Und nun zurück zu den Kriegerdenkmälern. Kriegerdenkmäler der Weimarer Republik und auch der späten Kaiserzeit wurden von den Heimat- oder Kriegervereinen ihrer Zeit erbaut und gepflegt im Angedenken ihre Kameraden. Gedenken an Kriege ist Aufgabe der Bürgergesellschaft. Kriegerdenkmäler sind Teil der Erinnerungskultur des Ortes und der Region, sie sind öffentlich sichtbare Orts- und Personengeschichte. 

Eine Herausforderung der Namenslisten von Soldaten des zweiten Weltkriegs ist, dass nicht alle von ihnen einfache Soldaten waren, die Befehlen gefolgt sind. Darunter befanden sich auch viele Täter der nationalsozialistischen Diktatur, die sich bewusst für eine Mitgliedschaft in der SA oder der SS entschieden. Sie sollen erst recht nicht als gefallene Helden geehrt werden. 

Verschiedene Generationen müssen jeweils neu aushandeln und entscheiden, wie sie (sich) an Krieg und Frieden, Diktatur und Widerstand erinnern möchten. Das kann auch bedeuten, ein Denkmal umzusetzen, wieder aufzurichten, zu ändern, zu zerstören oder zerstört zu lassen, umzuversetzen oder neue Gedenkorte zu errichten. Es kann auch bedeuten, dass die Tafeln der gefallenen Gemeindeglieder in den Kirchen abgenommen und auf der Orgelempore eingelagert werden. Oder dass sie neu entstehen. 

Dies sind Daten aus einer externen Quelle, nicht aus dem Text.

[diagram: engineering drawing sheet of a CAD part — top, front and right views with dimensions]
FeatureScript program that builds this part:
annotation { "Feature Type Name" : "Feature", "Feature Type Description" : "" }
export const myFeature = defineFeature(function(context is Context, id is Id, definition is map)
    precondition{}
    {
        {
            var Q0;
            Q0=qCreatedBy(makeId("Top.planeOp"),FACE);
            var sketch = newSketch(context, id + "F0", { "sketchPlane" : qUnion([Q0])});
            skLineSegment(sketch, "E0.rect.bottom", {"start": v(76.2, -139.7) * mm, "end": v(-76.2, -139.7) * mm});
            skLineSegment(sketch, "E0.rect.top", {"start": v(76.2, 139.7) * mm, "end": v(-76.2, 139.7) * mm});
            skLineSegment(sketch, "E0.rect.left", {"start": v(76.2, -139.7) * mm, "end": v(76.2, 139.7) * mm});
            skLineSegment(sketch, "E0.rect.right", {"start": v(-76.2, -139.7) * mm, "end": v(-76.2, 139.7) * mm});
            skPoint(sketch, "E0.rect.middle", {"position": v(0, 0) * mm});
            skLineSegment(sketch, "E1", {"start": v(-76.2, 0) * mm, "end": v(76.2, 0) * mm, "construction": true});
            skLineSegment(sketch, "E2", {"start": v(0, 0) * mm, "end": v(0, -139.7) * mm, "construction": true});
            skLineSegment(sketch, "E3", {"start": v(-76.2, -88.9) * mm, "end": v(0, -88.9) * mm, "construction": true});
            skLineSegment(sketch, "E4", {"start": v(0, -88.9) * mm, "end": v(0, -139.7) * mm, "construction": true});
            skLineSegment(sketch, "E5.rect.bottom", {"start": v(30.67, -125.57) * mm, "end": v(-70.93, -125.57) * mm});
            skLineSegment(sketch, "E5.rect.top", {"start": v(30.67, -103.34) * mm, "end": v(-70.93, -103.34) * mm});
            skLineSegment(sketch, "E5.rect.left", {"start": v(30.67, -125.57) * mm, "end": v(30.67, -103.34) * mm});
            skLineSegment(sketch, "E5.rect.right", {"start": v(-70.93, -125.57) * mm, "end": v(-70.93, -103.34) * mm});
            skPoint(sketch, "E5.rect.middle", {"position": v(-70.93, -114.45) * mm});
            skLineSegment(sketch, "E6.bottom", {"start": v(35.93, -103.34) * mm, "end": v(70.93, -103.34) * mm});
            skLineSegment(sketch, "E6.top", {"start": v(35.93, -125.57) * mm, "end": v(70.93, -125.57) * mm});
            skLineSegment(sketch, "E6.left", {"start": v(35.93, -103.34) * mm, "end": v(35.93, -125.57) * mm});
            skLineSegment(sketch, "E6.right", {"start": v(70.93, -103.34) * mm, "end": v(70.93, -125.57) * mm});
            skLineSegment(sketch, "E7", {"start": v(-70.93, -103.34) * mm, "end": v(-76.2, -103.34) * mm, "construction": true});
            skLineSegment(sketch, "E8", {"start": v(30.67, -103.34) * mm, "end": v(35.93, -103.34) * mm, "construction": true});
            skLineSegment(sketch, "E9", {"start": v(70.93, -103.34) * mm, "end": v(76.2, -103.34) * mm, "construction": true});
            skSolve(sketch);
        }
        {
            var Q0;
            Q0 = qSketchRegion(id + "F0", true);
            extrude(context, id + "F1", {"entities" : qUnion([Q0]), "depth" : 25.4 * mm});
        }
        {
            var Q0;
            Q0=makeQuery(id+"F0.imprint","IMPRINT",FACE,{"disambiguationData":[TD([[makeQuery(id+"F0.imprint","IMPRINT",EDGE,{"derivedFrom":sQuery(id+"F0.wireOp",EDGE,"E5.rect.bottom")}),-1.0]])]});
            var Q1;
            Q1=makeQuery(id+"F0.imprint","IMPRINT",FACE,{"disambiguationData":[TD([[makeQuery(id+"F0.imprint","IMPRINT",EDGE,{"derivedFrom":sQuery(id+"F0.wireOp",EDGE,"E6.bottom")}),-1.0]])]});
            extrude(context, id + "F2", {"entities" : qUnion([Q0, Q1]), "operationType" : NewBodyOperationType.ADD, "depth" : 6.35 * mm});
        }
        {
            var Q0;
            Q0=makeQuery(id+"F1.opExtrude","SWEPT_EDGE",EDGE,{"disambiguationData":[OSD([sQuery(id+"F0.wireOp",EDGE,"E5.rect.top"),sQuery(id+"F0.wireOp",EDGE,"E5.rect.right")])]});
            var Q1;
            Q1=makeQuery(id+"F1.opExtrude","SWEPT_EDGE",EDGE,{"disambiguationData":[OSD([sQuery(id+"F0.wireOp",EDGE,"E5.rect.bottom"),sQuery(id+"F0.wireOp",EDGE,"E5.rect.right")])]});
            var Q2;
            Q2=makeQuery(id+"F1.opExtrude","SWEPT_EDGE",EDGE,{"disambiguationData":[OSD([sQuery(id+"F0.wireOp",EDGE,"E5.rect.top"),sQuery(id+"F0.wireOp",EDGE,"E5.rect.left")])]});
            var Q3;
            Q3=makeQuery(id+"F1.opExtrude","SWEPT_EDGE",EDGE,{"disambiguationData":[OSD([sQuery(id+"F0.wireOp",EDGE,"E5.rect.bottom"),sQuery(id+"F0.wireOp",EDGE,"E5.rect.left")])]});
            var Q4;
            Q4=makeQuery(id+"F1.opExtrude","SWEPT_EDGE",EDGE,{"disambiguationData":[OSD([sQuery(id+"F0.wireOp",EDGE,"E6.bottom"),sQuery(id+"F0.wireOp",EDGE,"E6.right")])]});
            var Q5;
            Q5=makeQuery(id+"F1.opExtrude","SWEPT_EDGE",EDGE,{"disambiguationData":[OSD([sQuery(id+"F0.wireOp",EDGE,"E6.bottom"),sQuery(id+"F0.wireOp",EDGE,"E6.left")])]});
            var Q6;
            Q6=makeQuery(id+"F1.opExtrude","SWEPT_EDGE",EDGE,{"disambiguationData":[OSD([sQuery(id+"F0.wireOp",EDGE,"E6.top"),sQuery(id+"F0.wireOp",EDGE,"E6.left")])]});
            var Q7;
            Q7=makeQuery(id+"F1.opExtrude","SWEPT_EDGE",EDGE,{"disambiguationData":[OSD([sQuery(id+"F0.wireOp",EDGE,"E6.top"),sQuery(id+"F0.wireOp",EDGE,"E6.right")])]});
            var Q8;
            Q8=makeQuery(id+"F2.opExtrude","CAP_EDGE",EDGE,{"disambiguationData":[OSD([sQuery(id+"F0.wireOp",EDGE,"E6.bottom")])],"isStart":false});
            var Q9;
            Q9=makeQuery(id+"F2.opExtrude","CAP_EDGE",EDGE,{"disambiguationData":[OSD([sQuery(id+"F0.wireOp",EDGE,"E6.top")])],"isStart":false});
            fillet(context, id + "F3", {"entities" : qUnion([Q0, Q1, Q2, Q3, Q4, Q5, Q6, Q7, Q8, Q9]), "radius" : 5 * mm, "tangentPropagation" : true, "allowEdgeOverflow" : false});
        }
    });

Darüber müssen die Bürgerinnen und Bürger in ihren Orten miteinander entscheiden.

Kriegerdenkmäler in den Zustand der späteren 1920er Jahre zu versetzen, würde bedeuten, die kriegstreiberische Heldenverehrung von Soldaten wieder hochleben zu lassen, wie sie von den Nationalsozialisten befördert wurde. Die Überreste des Ulanen-Denkmals in Demmin bezeugt diese Interpretation des Kriegergedenkens. 

An vielen Orten in Mecklenburg-Vorpommern haben Bürgerinnen und Bürger bereits eigene Lösungen für ihr Kriegergedenken gefunden und besprochen und bleiben darüber im Gespräch. Es braucht Bürgerinnen und Bürger vor Ort, die sich damit auseinandersetzen. Ein staatliches Förderprogramm ist unnötig.